Evaluating and Comparing the Usability of Mobile Banking Applications in Saudi Arabia
Round 1
Reviewer 1 Report
The work is an interesting proposal concerning the evaluation of usability in software. The context of application of the study is of interest since new banking applications are generated every day.
The work addresses in a minimal or little way the different usability evaluation techniques that could contrast well with the proposed ones. Sentiment analysis is also mentioned, which is also only lightly addressed in this proposal.
In section 3. It is recommended to create a map of the lexicons in item B to present the description of the proposed lexicons.
What other mechanisms were considered for the evaluation of usability? Although there are existing instruments such as the UEQ, what is the contribution regarding the existing ones?
Even in the related work, it would be interesting to discuss the various usability evaluation mechanisms existing in the literature.
The usability tables 1 and 2 could be improved by showing the total number of negative reviews in order to know the number for each factor.
4. Results and Discussion
In the results and discussion section, other problems encountered such as the app interface, updates, disabled features, and lack of customer support are mentioned.
In this sense, the study can be used to present quantitatively the patterns that the banks have in common regarding these aspects and thus complement the results obtained from the usability evaluation.
The conclusions section can be improved by pointing out the problems encountered and the challenges, as well as the future work to be done on the proposal.
Author Response
Please see the attachment
Author Response File: Author Response.docx
Reviewer 2 Report
Thanks for taking the time to write this article. I consider the topic and the approach interesting. The main approach is new to me.
The approach is described in section 3.
I understand step A.
Step B says, “Three polarity lexicons were constructed ...” This is key to understanding the research. How was this done and by whom? If you used the lexicon created by El-Halees, how did you verify that it works for banking apps?
Please provide some examples of phrases and words from your polarity lexicons and specify whether they are positive, neutral or negative, and whether they pertain to effectiveness, efficiency or satisfaction.
Step C says, “The reviews of each bank were labelled based on usability factors.” How was this labelling done and by whom? The same questions apply to your statement, “A polarity score was given for each factor ...”
I think that I understand step D, but I miss a literature reference that confirms that it’s valid to add the scores for effectiveness, efficiency and satisfaction to obtain a one-figure usability score.
I also have some comments on the total approach, step A to D:
· What is a “polarity score”? This concept is so important for your approach that I think an explicit explanation with examples in the paper is required.
· How did you compare the scores from the automated analysis in step B and C to the scores given by a neutral human being? I am not asking for a complete scoring of all 5,958 + 2,438 reviews by a human being, but a scoring of a random sample of, say, 5% of the reviews.
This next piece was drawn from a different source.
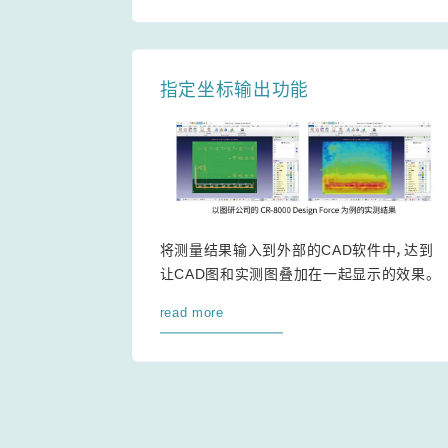
指定坐标输出功能
将测量结果输入到外部的CAD软件中，达到
让CAD图和实测图叠加在一起显示的效果。
read more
· I miss examples of real feedback from users and the corresponding scores for effectiveness, efficiency and satisfaction so the readers of the article and I can judge for ourselves how reliable the automated analysis is.
My advice regarding the description of step A to D: Add a graphic that explains your approach, and avoid the passive form, so it becomes clear who acts.
In the section, “User Interface Problems”, the paper turns to a different topic, which is not covered by the title. The section reports five usability problems. Descriptions of usability problems must be clear and they must be accompanied by the number of users who reported each problem. I understand the description of four of the problems, but I fail to understand the meaning of “... and did not contain a sequence for the services”
I agree with the authors that “Functional Problems” and “Lack of Customer Service Support” could be important usability issues for the banks. However, these sections are entirely qualitative. I encourage the authors to report specific figures to substantiate their claims.
I think a header is missing before “Based on our results, we recommend the following ...”
I looked up the app for alrajhi bank on Google Play. Google Play says that there are 933k reviews and that the average score is 4.5 out of 5. This score doesn’t sound too bad to me and these figures should be mentioned and discussed in the paper. Please explain the discrepancy between the “933k” reviews reported by Google Play and the 1,240 reviews reported in Table 1 in the article. Please consider adding Google’s figures to Table 1 or 2.
The current top-3 reviews match the finding in the section, “Functional Problems”, quite well.
I miss the section, “Discussion”, where the authors critically reflect on their findings and their validity. In particular, I miss a discussion of the basic question: Are these reviews representative? For example, are the 1240+668 reviews of the app from the Al-Rajhi Bank just the tip of the iceberg? Or does this app have, say, 2,000,000 active users who are entirely happy with the app? Google says that the number of downloads of this app is “5M+”
Author Response
Please see the attachment
Author Response File: Author Response.docx
Round 2
Reviewer 1 Report
I would like to thank the authors for their timely attention to the comments made.
On my part, the authors have responded to the comments made.
Author Response
Thank you for your comment, and we appreciate your work.
Reviewer 2 Report
The paper has improved considerably. I now better understand the approach the authors have used.
The article has apparently been improved by adding new text without deleting any text. The first version of the paper was 12 pages. The revised version is 19 pages, which is not justified by the scientific value of the paper. I strongly recommend that the paper is shortened by at least five pages. Suggestions:
- Shorten or remove section 1.3 and 1.4. In particular, carefully consider the need for each of the additions you made. I recommend that all additions are removed.
- Remove the additions to section 2
- Merge example 1, 2, 3 and 4 into one example
- Shorten the list of references to two pages
- Remove the added text in “Other Problems” on page 14. This is purely speculative and not supported by data or user research
I further recommend the following changes:
- Increase the size of Figure 1 so it becomes easier to read.
- Edit Table 7 so it appears on one page. Tables should never be divided over several pages
- Edit Table 8 so the caption appears on the same page as the table.
I appreciate that the authors made the raw data available (Data Availability Statement). I found the raw data quite helpful in understanding the approach and the results. I recommend that the authors mention this explicitly in the paper and not just in an inconspicuous note at the end of the paper
Author Response
Please see the attachment
Author Response File: Author Response.docx